5. Think about trade-offs.

5. 权衡利弊

Consider an Event-Driven architecture: Using events can help us to optimize user-facing latency by moving expensive work out of the synchronous path (for example: a request to an LLM), but comes with some complexity: Increased overall latency, network issues, lagging, dropped events, etc. So I would consider critically when it is the right time to invest in an event-driven architecture, dealing with all the trade-offs that come with it, making sure it provides a much better experience maintaining the platform. Remember point #2 (Beware of premature optimization). 考虑事件驱动架构：使用事件可以通过将昂贵的工作（例如：对 LLM 的请求）移出同步路径来优化用户感知的延迟，但这会带来一些复杂性：整体延迟增加、网络问题、滞后、事件丢失等。因此，我会审慎考虑何时是投资事件驱动架构的正确时机，处理随之而来的所有权衡，并确保它能显著改善平台维护体验。记住第 2 点（警惕过早优化）。

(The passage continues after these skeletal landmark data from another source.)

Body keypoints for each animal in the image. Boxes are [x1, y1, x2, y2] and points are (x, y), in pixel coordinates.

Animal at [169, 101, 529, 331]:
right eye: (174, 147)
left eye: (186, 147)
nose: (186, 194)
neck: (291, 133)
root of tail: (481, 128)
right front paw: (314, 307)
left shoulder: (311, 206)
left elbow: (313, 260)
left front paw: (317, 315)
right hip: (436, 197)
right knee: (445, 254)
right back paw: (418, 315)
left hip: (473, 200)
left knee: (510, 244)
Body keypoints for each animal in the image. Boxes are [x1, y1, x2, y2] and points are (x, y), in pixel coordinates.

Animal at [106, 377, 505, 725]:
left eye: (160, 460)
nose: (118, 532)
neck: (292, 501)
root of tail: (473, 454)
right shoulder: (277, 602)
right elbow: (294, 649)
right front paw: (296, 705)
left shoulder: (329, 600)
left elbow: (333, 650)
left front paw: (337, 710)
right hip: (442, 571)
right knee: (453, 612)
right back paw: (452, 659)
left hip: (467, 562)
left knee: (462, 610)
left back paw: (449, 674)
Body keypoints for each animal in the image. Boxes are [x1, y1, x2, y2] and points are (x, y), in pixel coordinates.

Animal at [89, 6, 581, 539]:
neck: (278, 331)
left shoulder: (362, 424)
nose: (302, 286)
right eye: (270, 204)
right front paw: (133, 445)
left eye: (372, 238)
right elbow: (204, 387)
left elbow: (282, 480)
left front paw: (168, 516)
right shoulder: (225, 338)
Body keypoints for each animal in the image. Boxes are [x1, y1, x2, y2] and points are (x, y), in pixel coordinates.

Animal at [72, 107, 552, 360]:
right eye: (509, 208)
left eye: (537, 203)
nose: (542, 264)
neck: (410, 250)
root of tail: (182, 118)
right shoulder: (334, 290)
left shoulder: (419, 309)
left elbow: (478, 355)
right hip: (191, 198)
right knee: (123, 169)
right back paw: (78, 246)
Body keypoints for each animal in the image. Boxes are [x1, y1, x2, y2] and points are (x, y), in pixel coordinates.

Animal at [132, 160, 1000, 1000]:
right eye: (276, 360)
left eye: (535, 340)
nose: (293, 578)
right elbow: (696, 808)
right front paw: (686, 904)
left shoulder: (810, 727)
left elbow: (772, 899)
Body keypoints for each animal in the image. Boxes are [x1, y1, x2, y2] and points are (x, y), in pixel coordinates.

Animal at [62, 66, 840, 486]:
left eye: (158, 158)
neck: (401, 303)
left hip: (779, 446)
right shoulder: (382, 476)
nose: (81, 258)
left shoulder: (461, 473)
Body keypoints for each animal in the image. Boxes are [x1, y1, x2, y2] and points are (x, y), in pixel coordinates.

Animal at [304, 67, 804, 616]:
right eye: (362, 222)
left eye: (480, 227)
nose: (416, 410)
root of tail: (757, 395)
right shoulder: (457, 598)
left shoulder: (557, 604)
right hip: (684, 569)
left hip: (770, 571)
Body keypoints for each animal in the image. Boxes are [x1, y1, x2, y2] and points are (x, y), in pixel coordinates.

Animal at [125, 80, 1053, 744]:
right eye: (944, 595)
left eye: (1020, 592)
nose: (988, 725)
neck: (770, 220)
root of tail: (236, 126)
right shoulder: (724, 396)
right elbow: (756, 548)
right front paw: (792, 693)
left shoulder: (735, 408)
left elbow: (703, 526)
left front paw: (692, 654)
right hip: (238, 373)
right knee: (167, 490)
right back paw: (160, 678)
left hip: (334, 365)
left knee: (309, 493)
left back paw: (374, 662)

6. Measure, Validate, and Iterate.

6. 测量、验证与迭代

We understood the problem, defined what is most important, and implemented our solution, but we are not “firing and forget”, we need to set up metrics, alerts and dashboards, this will help us to monitor and validate whether we are meeting our SLOs though incremental rollouts of the new feature, then compare and act when necessary. After everything is set up now, scalability becomes an ongoing process of measuring, learning, and adapting. Production data puts us in a better position to perform capacity planning, understanding the organic growth, costs, and ROI, as we now have a real perspective about the service. 我们理解了问题，定义了重点，并实施了解决方案，但这并不意味着“一劳永逸”。我们需要设置指标、警报和仪表板，这将帮助我们通过新功能的增量发布来监控和验证是否达到了 SLO，并在必要时进行比较和采取行动。一切设置完成后，可扩展性就变成了一个持续测量、学习和适应的过程。生产环境的数据使我们能够更好地进行容量规划，了解自然增长、成本和投资回报率，因为我们现在对服务有了真实的视角。

Conclusion

结论

Scaling requires critical thinking about what we are building, understanding the dimensions, and evaluating the ROI on the proposed architecture. Remember that there is not always a single right answer when designing the architecture of our projects, but we need to have clarity of what we are building, ensuring that the benefits outweigh the operational and engineering costs. Scalability is not a feature you add at the end. It is a continuous process of understanding constraints, making trade-offs, and validating assumptions. 扩展需要对我们正在构建的内容进行批判性思考，理解各个维度，并评估所提议架构的投资回报率。请记住，在设计项目架构时，并不总是有唯一的正确答案，但我们需要清楚自己正在构建什么，确保收益大于运营和工程成本。可扩展性不是最后才添加的功能，而是一个理解约束、进行权衡和验证假设的持续过程。